Вагоны были не такие, как Бадма представлял себе поезда. Он видел поезда только издали и на картинке, и там были окна. Здесь окон не было.
Это были товарные вагоны, тёмно-красные, с широкой дверью посередине, и дверь отодвигалась вбок. Вверху, под самой крышей, с каждой стороны было по маленькому отверстию, забранному крест-накрест.
Возле их вагона стоял человек и повторял одно и то же слово, показывая рукой.
Бадма стоял рядом с матерью и смотрел на вагон снизу вверх. Пол вагона был выше его пояса.
Отец держался за костыль.
Мать прижимала Джиргалу к себе.
Очир стоял рядом.
Мерген стоял рядом.
Изнутри, оттуда, где было темно, шёл запах — тёплый, густой и совершенно домашний: так пахло в загоне у Горяевых, когда там ещё стояла скотина. Навоз, солома, шерсть.
Здесь этот запах был неправильный.

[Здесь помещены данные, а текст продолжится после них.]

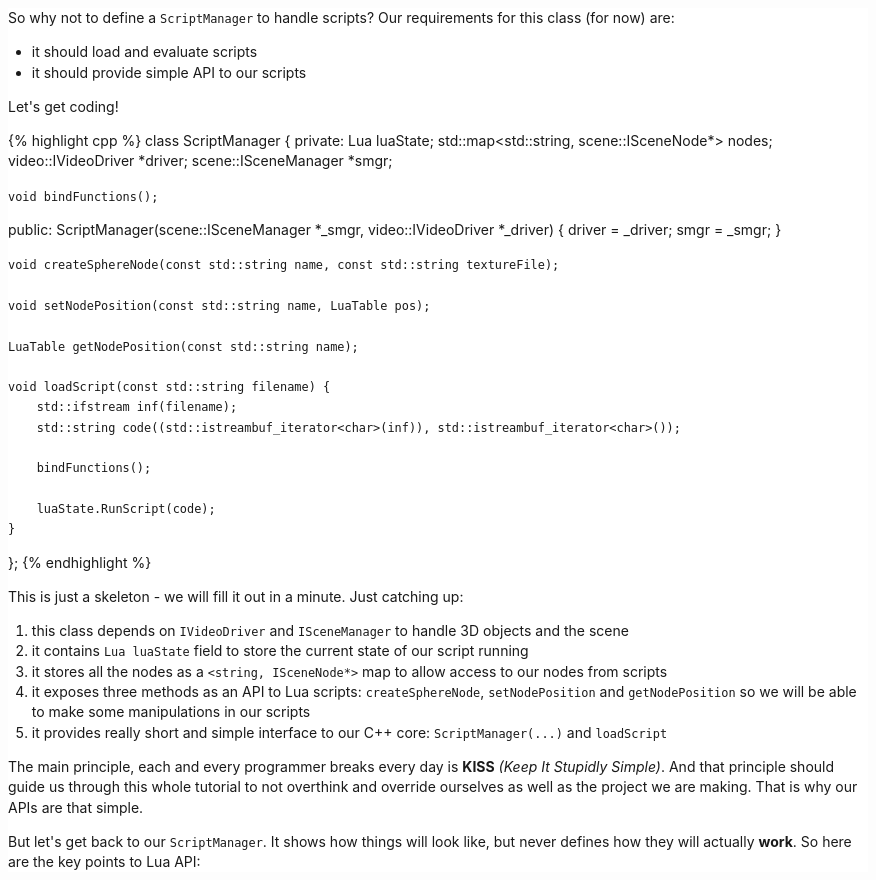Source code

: So why not to define a `ScriptManager` to handle scripts? Our requirements
for this class (for now) are:

* it should load and evaluate scripts
* it should provide simple API to our scripts

Let's get coding!

{% highlight cpp %}
class ScriptManager {
private:
    Lua luaState;
    std::map<std::string, scene::ISceneNode*> nodes;
    video::IVideoDriver *driver;
    scene::ISceneManager *smgr;

    void bindFunctions();

public:
    ScriptManager(scene::ISceneManager *_smgr, video::IVideoDriver *_driver) {
        driver = _driver;
        smgr = _smgr;
    }

    void createSphereNode(const std::string name, const std::string textureFile);

    void setNodePosition(const std::string name, LuaTable pos);

    LuaTable getNodePosition(const std::string name);

    void loadScript(const std::string filename) {
        std::ifstream inf(filename);
        std::string code((std::istreambuf_iterator<char>(inf)), std::istreambuf_iterator<char>());

        bindFunctions();

        luaState.RunScript(code);
    }
};
{% endhighlight %}

This is just a skeleton - we will fill it out in a minute. Just catching up:

1. this class depends on `IVideoDriver` and `ISceneManager` to handle 3D objects and the scene
2. it contains `Lua luaState` field to store the current state of our script running
3. it stores all the nodes as a `<string, ISceneNode*>` map to allow access to our nodes from scripts
4. it exposes three methods as an API to Lua scripts: `createSphereNode`, `setNodePosition` and
  `getNodePosition` so we will be able to make some manipulations in our scripts
5. it provides really short and simple interface to our C++ core: `ScriptManager(...)` and `loadScript`

The main principle, each and every programmer breaks every day is **KISS** _(Keep It Stupidly Simple)_.
And that principle should guide us through this whole tutorial to not overthink and override
ourselves as well as the project we are making. That is why our APIs are that simple.

But let's get back to our `ScriptManager`. It shows how things will look like, but never
defines how they will actually **work**. So here are the key points to Lua API:
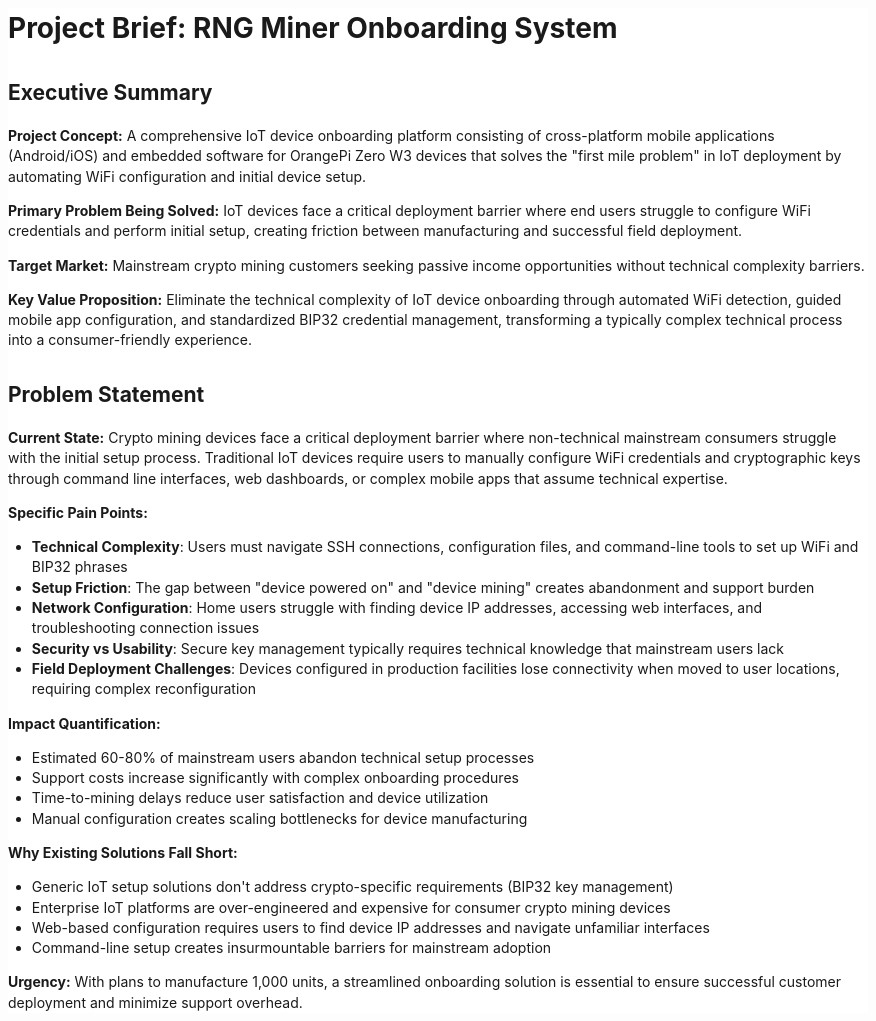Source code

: # Project Brief: RNG Miner Onboarding System

## Executive Summary

**Project Concept:** A comprehensive IoT device onboarding platform consisting of cross-platform mobile applications (Android/iOS) and embedded software for OrangePi Zero W3 devices that solves the "first mile problem" in IoT deployment by automating WiFi configuration and initial device setup.

**Primary Problem Being Solved:** IoT devices face a critical deployment barrier where end users struggle to configure WiFi credentials and perform initial setup, creating friction between manufacturing and successful field deployment.

**Target Market:** Mainstream crypto mining customers seeking passive income opportunities without technical complexity barriers.

**Key Value Proposition:** Eliminate the technical complexity of IoT device onboarding through automated WiFi detection, guided mobile app configuration, and standardized BIP32 credential management, transforming a typically complex technical process into a consumer-friendly experience.

## Problem Statement

**Current State:** Crypto mining devices face a critical deployment barrier where non-technical mainstream consumers struggle with the initial setup process. Traditional IoT devices require users to manually configure WiFi credentials and cryptographic keys through command line interfaces, web dashboards, or complex mobile apps that assume technical expertise.

**Specific Pain Points:**
- **Technical Complexity**: Users must navigate SSH connections, configuration files, and command-line tools to set up WiFi and BIP32 phrases
- **Setup Friction**: The gap between "device powered on" and "device mining" creates abandonment and support burden
- **Network Configuration**: Home users struggle with finding device IP addresses, accessing web interfaces, and troubleshooting connection issues
- **Security vs Usability**: Secure key management typically requires technical knowledge that mainstream users lack
- **Field Deployment Challenges**: Devices configured in production facilities lose connectivity when moved to user locations, requiring complex reconfiguration

**Impact Quantification:**
- Estimated 60-80% of mainstream users abandon technical setup processes
- Support costs increase significantly with complex onboarding procedures
- Time-to-mining delays reduce user satisfaction and device utilization
- Manual configuration creates scaling bottlenecks for device manufacturing

**Why Existing Solutions Fall Short:**
- Generic IoT setup solutions don't address crypto-specific requirements (BIP32 key management)
- Enterprise IoT platforms are over-engineered and expensive for consumer crypto mining devices
- Web-based configuration requires users to find device IP addresses and navigate unfamiliar interfaces
- Command-line setup creates insurmountable barriers for mainstream adoption

**Urgency:** With plans to manufacture 1,000 units, a streamlined onboarding solution is essential to ensure successful customer deployment and minimize support overhead.
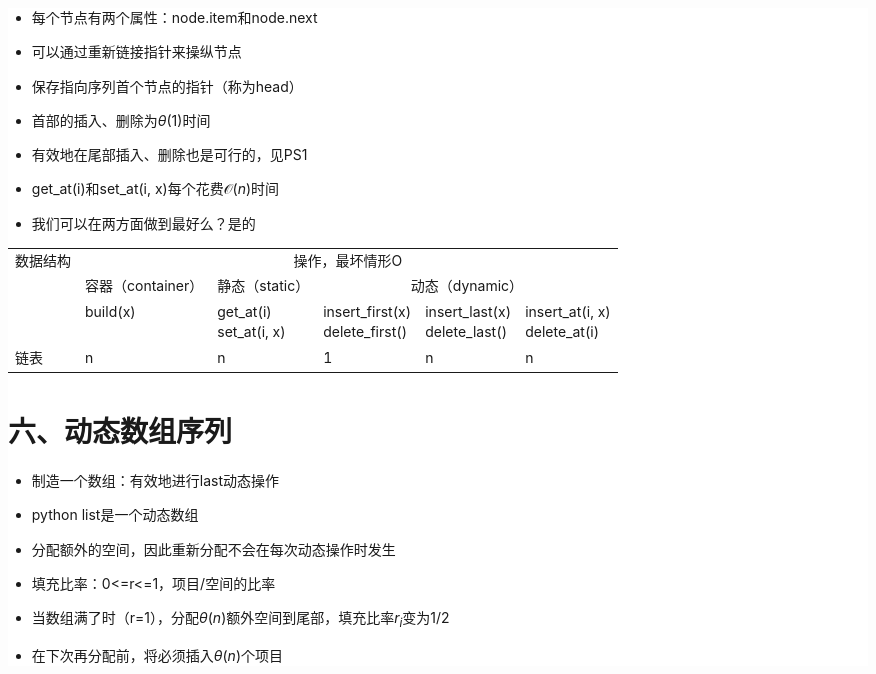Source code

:* 每个节点有两个属性：node.item和node.next

* 可以通过重新链接指针来操纵节点

* 保存指向序列首个节点的指针（称为head）

* 首部的插入、删除为$\theta(1)$时间

* 有效地在尾部插入、删除也是可行的，见PS1

* get_at(i)和set_at(i, x)每个花费$\mathcal{O}(n)$时间

* 我们可以在两方面做到最好么？是的

<div>
<table>
    <tr>    
        <td rowspan=3>数据结构</td>
        <td colspan=5 align="center">操作，最坏情形O</td>    
    </tr>
    <tr>
        <td>容器（container）</td>
        <td>静态（static）</td>
        <td colspan=3 align="center">动态（dynamic）</td>
    </tr>
    <tr>
        <td>build(x)</td>
        <td>get_at(i)<br>set_at(i, x)</td>
        <td>insert_first(x)<br>delete_first()</td>
        <td>insert_last(x)<br>delete_last()</td>
        <td>insert_at(i, x)<br>delete_at(i)</td>
    </tr>
    <tr>
        <td>链表</td>
        <td>n</td>
        <td>n</td>
        <td>1</td>
        <td>n</td>
        <td>n</td>
    </tr>
</table>
</div>

# 六、动态数组序列

* 制造一个数组：有效地进行last动态操作

* python list是一个动态数组

* 分配额外的空间，因此重新分配不会在每次动态操作时发生

* 填充比率：0<=r<=1，项目/空间的比率

* 当数组满了时（r=1），分配$\theta(n)$额外空间到尾部，填充比率$r_i$变为1/2

* 在下次再分配前，将必须插入$\theta(n)$个项目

Он был единственным знакомым запахом на всей станции, и от этого делалось хуже, а не лучше.
Потом человек взялся за дверь.
И Бадма услышал скрип.
ГЛАВА 5. ПОЧЕРК
Лист пролежал на кухонном столе неделю.
Алдар приезжал, работал в комнате, выносил мешки, а лист лежал где положили, и он его не убирал и не перечитывал. Один раз накрыл газетой, чтобы не запылился, потом снял газету.
В следующую субботу он взял его к окну и посмотрел на просвет.
Бумага была не старая. Он ждал, что она окажется старой — под стать конвертам и справкам, — но она была обычная, послевоенная и даже позже, с той рыхлой белизной, какая бывает у дешёвых тетрадей шестидесятых и семидесятых. Линейка бледная, машинная. Волокно короткое.
Значит, это писали не тогда.
Он поймал себя на том, что определяет возраст бумаги так же, как определял бы возраст штукатурного слоя, — и что это единственный способ, которым он сейчас умеет к этому подойти.
Буквы были крупные и стояли отдельно.
Не печатные, но и не связные: каждая выведена сама по себе, с одинаковым сильным нажимом, будто человек всякий раз заново решал, как её начать. Наклон ровный. Строка держится. Так пишут не быстро.